16.7.07

O presente de Elizabeto

Foto: Rui Rezende - www.fotosdachapada.com



O presente de Elizabeto

Por Paulo Heuser


Eleutério deu duro na roça, de sol a sol. Chamá-lo de agricultor implicava certo otimismo. Garimpeiro, talvez. A cultura de qualquer coisa era dura, naquele solo árido do Nordeste. A terra se assemelhava à argila cozida, seca e quebradiça. Eleutério só perseverou por causa dos filhos. Nove bocas abertas esperando pelo alimento que, por vezes, não vinha. Ele passou muitas noites acordado, tentando tapar os ouvidos para aquele choro de fome, choro de miséria. Foi esse chorou que o motivou a garimpar plantas naquela região inóspita. Não foi em vão. Dos nove, sete vingaram. Dois se foram, tragados pelo redemoinho da miséria.

Dos sete filhos do Eleutério que vingaram, o Elizabeto foi o que lhe deu mais orgulho. Ele era a prova viva de que a garimpagem de plantas havia valido a pena. Eleutério estudou em Anagualândia, desde os sete anos, graças à intervenção divina, ou dos representantes Dele na Terra. Adotado pelo colégio religioso, Elizabeto viu-se frente a frente com as maravilhas da cultura e da ciência. O mundo abriu-se para ele, após o mestrado em Antropologia. Ele tentou explicar ao pai o que estudava, através das cartas que enviava a Carontelândia, mas era muito difícil fazê-lo entender, por se tratar de coisa abstrata. Eleutério conhecia apenas o mundo real, onde o sol nascia e se punha, sem dar margem a abstrações. Parte dos primeiros salários de professor foi investida em uma poupança para que o filho realizasse um dos sonhos do pai: comprar uma cabra. A cada carta recebida, e lida pelo padre, Eleutério teve mais certeza do acerto. Após uma delas, encheu-se de um misto de medo e orgulho. Medo porque Elizabeto viajaria para o outro lado do mar, orgulho porque Elizabeto fora o escolhido para fazer doutorado, patrocinado pelos Invasores Sem Fronteiras, Ong européia. Elizabeto seria doutor!

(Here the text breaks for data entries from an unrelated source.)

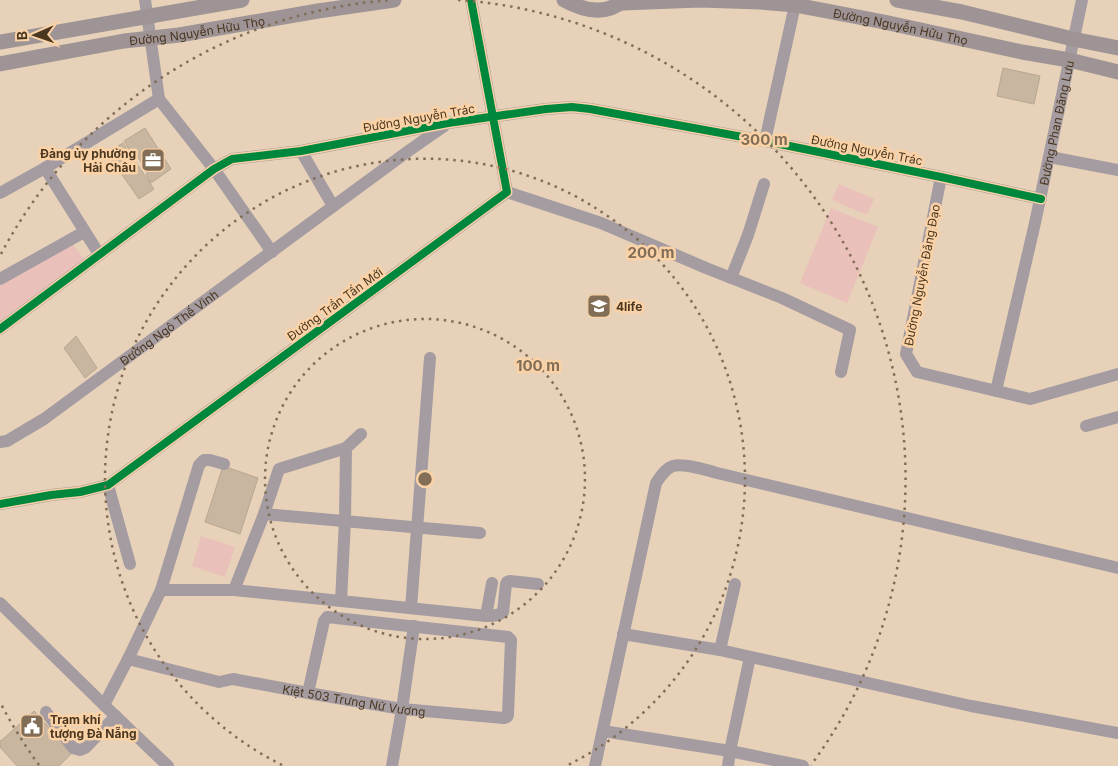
<svg xmlns="http://www.w3.org/2000/svg" width="1118" height="766" viewBox="0 0 1118 766" font-family="Inter,sans-serif">
<style>
.green{fill:#eac0ba}
.building{fill:#c8b6a1;stroke:#b8a690}
.lines{fill:none;stroke-linecap:round;stroke-linejoin:round}
.minor{stroke:#a49ca1;stroke-width:12}
.major{stroke:#9e9495;stroke-width:15}
.cycleway-casing{stroke:#fad2a6;stroke-width:11}
.cycleway{stroke:#00873e;stroke-width:8}
.ring{fill:none;stroke:#826d56;stroke-width:2.5;stroke-dasharray:2.5 5}
.labels{text-anchor:middle;dominant-baseline:central;stroke-width:5;stroke-linejoin:round;paint-order:stroke}
.street-label{font-size:12px;fill:#4b3720;stroke:#fad2a6}
.poi-label{font-size:12px;font-weight:bold;fill:#4b3720;stroke:#fad2a6;text-anchor:start}
.centre{fill:#826d56;stroke:#fad2a6;stroke-width:2.5}
.ring-label{font-size:15px;text-anchor:middle;font-weight:bold;fill:#826d56;stroke:#fad2a6;stroke-width:5;stroke-linejoin:round;paint-order:stroke}
</style>
<rect width="100%" height="100%" fill="#e7d1b9"/>
<path class="green" d="M839 184 874 199 867 215 832 200Z
M831 208 878 227 847 303 800 283Z
M73 244 84 259 0 321V285Z
M201 536 235 547 225 577 192 566Z"/>
<path class="building" d="M1003 68 1040 76 1034 104 997 96Z
M145 128 171 169 151 183 146 174 148 173 133 149 130 151 124 141Z
M123 143 154 189 139 199 107 153Z
M76 336 97 368 85 378 64 348Z
M223 466 258 478 240 534 205 522Z
M34 711 72 753 59 766H17L0 747V740L1 741Z"/>
<g class="lines">
<g class="minor">
<path d="M145 0 159 99 214 169 272 252"/>
<path d="M471 0 507 192"/>
<path d="M765 141 795 5"/>
<path d="M301 151 333 206"/>
<path d="M1050 157 1118 170"/>
<path d="M45 168 99 254"/>
<path d="M941 177 906 354 917 372 1030 399 1118 374"/>
<path d="M507 192 601 223 706 268 782 298 850 330 841 372"/>
<path d="M0 193 45 168 159 99"/>
<path d="M731 278 748 235 764 184"/>
<path d="M0 279 84 232"/>
<path d="M0 329 214 169 232 159 301 151 448 123 546 109 572 107 590 109 765 141 941 177 1041 199"/>
<path id="s1" d="M996 391 1035 223 1082 0"/>
<path d="M1086 426 1118 417"/>
<path id="s2" d="M0 442 7 441 44 419 407 152 444 126"/>
<path d="M108 485 130 564"/>
<path d="M0 504 51 495 80 492 108 485 507 192"/>
<path d="M264 514 480 533"/>
<path d="M161 590H234L486 616C492 616 498 616 503 612L506 584 507 582 510 581 538 584"/>
<path d="M234 590 264 514 279 469 346 448"/>
<path d="M341 601 345 520 346 448 361 434"/>
<path d="M0 603 104 705 168 766"/>
<path d="M411 608 430 358"/>
<path d="M486 616 492 583"/>
<path d="M623 634 720 650 971 706 1118 733"/>
<path d="M720 650 735 584"/>
<path d="M750 657 730 751 803 766"/>
<path id="s3" d="M128 659 219 682 233 679 308 693 402 709 504 718 507 717 508 715 511 640 508 637 327 617 324 621 308 693"/>
<path d="M104 705 128 659 161 590 199 465 204 460H210L224 464"/>
<path d="M46 712 73 748 80 750 85 748 116 716"/>
<path d="M603 731 730 751 728 766"/>
<path d="M392 766 402 709 414 626"/>
<path d="M595 766 656 483C660 477 666 468 673 466 683 463 707 470 717 473L1118 568"/>
</g>
<g class="major">
<path d="M564 0C584 11 606 16 624 0"/>
<path d="M897 0 962 12 1073 39 1118 48"/>
<path id="s4" d="M622 3 700 0 760 2 795 5 884 22 1022 52 1069 60 1118 72"/>
<path d="M0 42 242 0"/>
<path id="s5" d="M0 64 124 41 179 35 318 11 394 0"/>
</g>
<g class="cycleway-casing">
<path id="cycleway" d="M0 329 214 169 232 159 301 151 448 123 546 109 572 107 590 109 765 141 941 177 1041 199
M0 504 51 495 80 492 108 485 507 192 471 0"/>
</g>
<use href="#cycleway" class="cycleway"/>
</g>
<g class="ring">
<circle cx="425" cy="479" r="160"/>
<path d="M282 765A320 320 0 1 1 568 765"/>
<path d="M39 765A480 480 0 0 1 1 704M1 254A480 480 0 0 1 392 0M458 0A480 480 0 0 1 811 765"/>
</g>
<defs>
<g id="office-square" transform="scale(1.25)"><rect x="-9" y="-9" width="18" height="18" rx="4" fill="#826d56" stroke="#fad2a6"/><path d="M-6-3h4V-5.5h4V-3h4V5H-6ZM-1-4.5V-3h2v-1.5ZM-6 0V1H6V0Z" fill="#fff"/></g>
<g id="school-square" transform="scale(1.25)"><rect x="-9" y="-9" width="18" height="18" rx="4" fill="#826d56" stroke="#fad2a6"/><path d="M0-5L7-2L0 1L-7-2ZM-4 1L0 2.5L4 1V4Q0 6-4 4Z" fill="#fff"/></g>
<g id="civic-square" transform="scale(1.25)"><rect x="-9" y="-9" width="18" height="18" rx="4" fill="#826d56" stroke="#fad2a6"/><path d="M-.6-6.5H3V-4.5H.6V-3L4-1V1h2V6H-6V1h2V-1L-.6-3ZM-1.2 2.5V6h2.4V2.5Z" fill="#fff"/></g>
</defs>
<g fill-rule="evenodd">
<use href="#office-square" x="153" y="160"/>
<use href="#school-square" x="599" y="306"/>
<use href="#civic-square" x="32" y="726"/>
</g>
<g class="labels">
<g class="street-label">
<text stroke="none"><textPath href="#s4" startOffset="281">Đường Nguyễn Hữu Thọ</textPath></text>
<text stroke="none"><textPath href="#s5" startOffset="200">Đường Nguyễn Hữu Thọ</textPath></text>
<text transform="translate(419 118) rotate(-10)">Đường Nguyễn Trác</text>
<text stroke="none"><textPath href="#s1" startOffset="275">Đường Phan Đăng Lưu</textPath></text>
<text transform="translate(867 150) rotate(11)">Đường Nguyễn Trác</text>
<text transform="translate(922 275) rotate(-79)">Đường Nguyễn Đăng Đạo</text>
<text transform="translate(335 304) rotate(-36)">Đường Trần Tấn Mới</text>
<text stroke="none"><textPath href="#s2" startOffset="205">Đường Ngô Thế Vinh</textPath></text>
<text stroke="none"><textPath href="#s3" startOffset="231">Kiệt 503 Trưng Nữ Vương</textPath></text>
</g>
<g class="poi-label">
<text x="136" y="153" text-anchor="end">Đảng ủy phường<tspan x="136" dy="14">Hải Châu</tspan></text>
<text x="616" y="306">4life</text>
<text x="50" y="719">Trạm khí<tspan x="50" dy="14">tượng Đà Nẵng</tspan></text>
</g>
</g>
<circle cx="425" cy="479" r="8" class="centre"/>
<g class="ring-label">
<text x="764" y="145">300 m</text>
<text x="651" y="258">200 m</text>
<text x="538" y="371">100 m</text>
</g>
<g transform="translate(35 35) rotate(268)" stroke="#fad2a6" stroke-width="4" paint-order="stroke">
<path d="M0-4L9 19L0 12L-9 19Z" fill="#4b3720"/>
<text y="-8" font-size="14" font-weight="bold" text-anchor="middle" fill="#4b3720">B</text>
</g>
</svg>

As cartas minguaram, enquanto a saudade cresceu. Elizabeto andava muito ocupado nos estudos. Passados três meses, veio uma carta dizendo que ele fora contratado por uma grande companhia que tinha interesses de investimento no Brasil. Assim, Elizabeto ficaria morando na Europa. Eleutério não sabia se ficava feliz pelo sucesso do filho, ou triste por não tornar a vê-lo tão cedo. No seu estado de saúde, carcomido pela miséria, talvez nunca voltasse a vê-lo, de qualquer forma. Ledo engano. Na carta seguinte veio algo mais: bilhetes de passagens aéreas para que Eleutério e Raimunda Nonata, sua mulher, fossem visitar o amado filho. Eleutério custou a entender que aqueles pedaços de papel lhes permitiriam ver um novo mundo: o Velho Mundo. O padre teve de lhes explicar que precisariam de passaportes e malas, coisas que desconheciam, pois nunca haviam viajado. Nasceram em Carontelândia e lá morreriam, sem nunca haver saído, caso o filho não os tirasse dali, mesmo que por apenas alguns dias. Junto com a passagem veio um cheque, que lhes permitiu cobrir as despesas para a viagem.

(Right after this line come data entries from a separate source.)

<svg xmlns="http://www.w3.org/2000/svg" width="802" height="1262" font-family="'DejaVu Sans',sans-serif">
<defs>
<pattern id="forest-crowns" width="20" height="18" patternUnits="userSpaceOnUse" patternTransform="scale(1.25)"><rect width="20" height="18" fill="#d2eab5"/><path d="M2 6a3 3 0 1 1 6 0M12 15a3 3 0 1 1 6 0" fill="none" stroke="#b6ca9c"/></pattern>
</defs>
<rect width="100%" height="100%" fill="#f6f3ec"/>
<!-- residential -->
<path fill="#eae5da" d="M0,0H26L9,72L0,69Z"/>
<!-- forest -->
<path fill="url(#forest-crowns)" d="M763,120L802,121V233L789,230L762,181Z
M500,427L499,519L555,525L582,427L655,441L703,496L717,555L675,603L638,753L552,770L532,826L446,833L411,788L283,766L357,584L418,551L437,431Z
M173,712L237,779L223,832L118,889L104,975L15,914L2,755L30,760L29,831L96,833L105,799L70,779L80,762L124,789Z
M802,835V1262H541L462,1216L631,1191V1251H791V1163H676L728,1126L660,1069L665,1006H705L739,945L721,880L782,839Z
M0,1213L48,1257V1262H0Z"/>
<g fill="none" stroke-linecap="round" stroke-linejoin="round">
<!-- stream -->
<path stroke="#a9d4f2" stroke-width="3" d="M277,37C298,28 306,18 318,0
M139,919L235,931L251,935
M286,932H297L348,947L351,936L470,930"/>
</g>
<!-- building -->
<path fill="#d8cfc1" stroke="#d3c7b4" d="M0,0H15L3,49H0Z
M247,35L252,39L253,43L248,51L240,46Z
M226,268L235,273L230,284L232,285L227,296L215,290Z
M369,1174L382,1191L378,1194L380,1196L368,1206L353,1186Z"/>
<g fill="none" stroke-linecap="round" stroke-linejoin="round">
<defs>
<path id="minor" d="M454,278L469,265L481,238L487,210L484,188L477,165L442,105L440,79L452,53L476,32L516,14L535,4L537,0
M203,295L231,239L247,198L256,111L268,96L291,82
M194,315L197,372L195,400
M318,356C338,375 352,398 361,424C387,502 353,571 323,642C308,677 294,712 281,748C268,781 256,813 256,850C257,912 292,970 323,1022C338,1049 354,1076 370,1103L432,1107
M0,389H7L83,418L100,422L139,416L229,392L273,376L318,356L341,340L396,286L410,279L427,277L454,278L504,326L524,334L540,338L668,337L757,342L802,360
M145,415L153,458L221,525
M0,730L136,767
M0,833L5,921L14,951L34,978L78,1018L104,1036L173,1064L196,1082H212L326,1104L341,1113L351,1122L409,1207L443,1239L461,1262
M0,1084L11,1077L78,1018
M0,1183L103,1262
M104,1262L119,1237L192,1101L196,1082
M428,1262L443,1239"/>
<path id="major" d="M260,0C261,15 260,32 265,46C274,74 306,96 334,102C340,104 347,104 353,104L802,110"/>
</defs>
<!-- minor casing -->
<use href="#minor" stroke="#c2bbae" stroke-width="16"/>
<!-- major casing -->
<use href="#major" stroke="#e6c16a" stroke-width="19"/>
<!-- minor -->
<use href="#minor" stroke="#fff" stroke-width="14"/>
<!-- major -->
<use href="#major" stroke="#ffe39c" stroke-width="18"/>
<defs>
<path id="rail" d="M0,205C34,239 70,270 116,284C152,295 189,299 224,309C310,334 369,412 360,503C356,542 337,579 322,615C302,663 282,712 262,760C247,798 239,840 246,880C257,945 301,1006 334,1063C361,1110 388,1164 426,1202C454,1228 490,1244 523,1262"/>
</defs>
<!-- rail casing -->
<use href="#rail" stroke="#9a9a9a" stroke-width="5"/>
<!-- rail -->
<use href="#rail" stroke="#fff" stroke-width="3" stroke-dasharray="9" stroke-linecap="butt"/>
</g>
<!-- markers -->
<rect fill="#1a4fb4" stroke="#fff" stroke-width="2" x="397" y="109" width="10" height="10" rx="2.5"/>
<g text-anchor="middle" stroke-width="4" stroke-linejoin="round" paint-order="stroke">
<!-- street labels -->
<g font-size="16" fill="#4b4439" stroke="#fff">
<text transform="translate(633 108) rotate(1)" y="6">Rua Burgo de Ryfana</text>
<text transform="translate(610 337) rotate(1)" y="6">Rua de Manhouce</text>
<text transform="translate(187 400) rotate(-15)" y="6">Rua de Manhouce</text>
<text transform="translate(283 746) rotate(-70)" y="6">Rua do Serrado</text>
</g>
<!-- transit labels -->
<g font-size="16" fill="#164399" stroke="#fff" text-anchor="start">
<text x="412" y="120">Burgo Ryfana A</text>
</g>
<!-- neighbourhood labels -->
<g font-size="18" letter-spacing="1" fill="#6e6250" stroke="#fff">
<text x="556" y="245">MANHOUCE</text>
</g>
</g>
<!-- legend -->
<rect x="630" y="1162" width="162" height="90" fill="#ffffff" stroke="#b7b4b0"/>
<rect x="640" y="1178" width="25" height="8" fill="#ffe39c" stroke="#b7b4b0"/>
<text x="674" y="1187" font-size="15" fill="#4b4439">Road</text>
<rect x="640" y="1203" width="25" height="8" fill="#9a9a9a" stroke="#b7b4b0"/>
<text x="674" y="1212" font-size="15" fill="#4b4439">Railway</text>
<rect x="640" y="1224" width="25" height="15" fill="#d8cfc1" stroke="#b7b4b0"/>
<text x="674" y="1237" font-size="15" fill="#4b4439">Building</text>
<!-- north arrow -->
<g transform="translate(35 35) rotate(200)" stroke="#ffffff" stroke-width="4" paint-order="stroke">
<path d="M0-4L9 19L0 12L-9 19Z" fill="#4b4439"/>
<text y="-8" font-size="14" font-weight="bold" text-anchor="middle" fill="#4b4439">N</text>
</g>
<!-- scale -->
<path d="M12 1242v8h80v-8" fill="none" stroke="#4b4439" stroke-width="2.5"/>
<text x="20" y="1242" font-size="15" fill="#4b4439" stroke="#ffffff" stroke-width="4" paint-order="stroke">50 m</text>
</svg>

Três semanas depois, Eleutério e Raimunda Nonata deixaram o País, rumo à Europa. Fariam conexão em Madri, antes de chegarem ao seu destino final. Levaram as malas surradas, emprestadas pelo padre, e uma caixa de papelão contendo a grande surpresa para o filho. Levaram algo que ele muito apreciava: frutas-do-conde. Ao retirar a bagagem em Madri, após muita confusão, Eleutério resolveu levar a caixa das frutas-do-conde como bagagem de mão, já que ela parecia maltratada pelo manuseio como bagagem despachada. Tudo ia às mil maravilhas, até que passaram pelo raio-X dos pertences de mão. Para o pai do Elizabeto, 11 de Setembro era dia de São Jacinto e 11 de março, dia de São Eulógio. Atocha seria algo para se queimar, alumiando o caminho. Talvez por isso o nervoso Eleutério respondeu equivocadamente à pergunta feita pelo apavorado oficial que operava o aparelho, indagando sobre o que diabos havia naquela caixa. Assustado com todo aquele aparato, e desconhecendo a língua, o pobre homem gritou o nome do destino da viagem: Granada!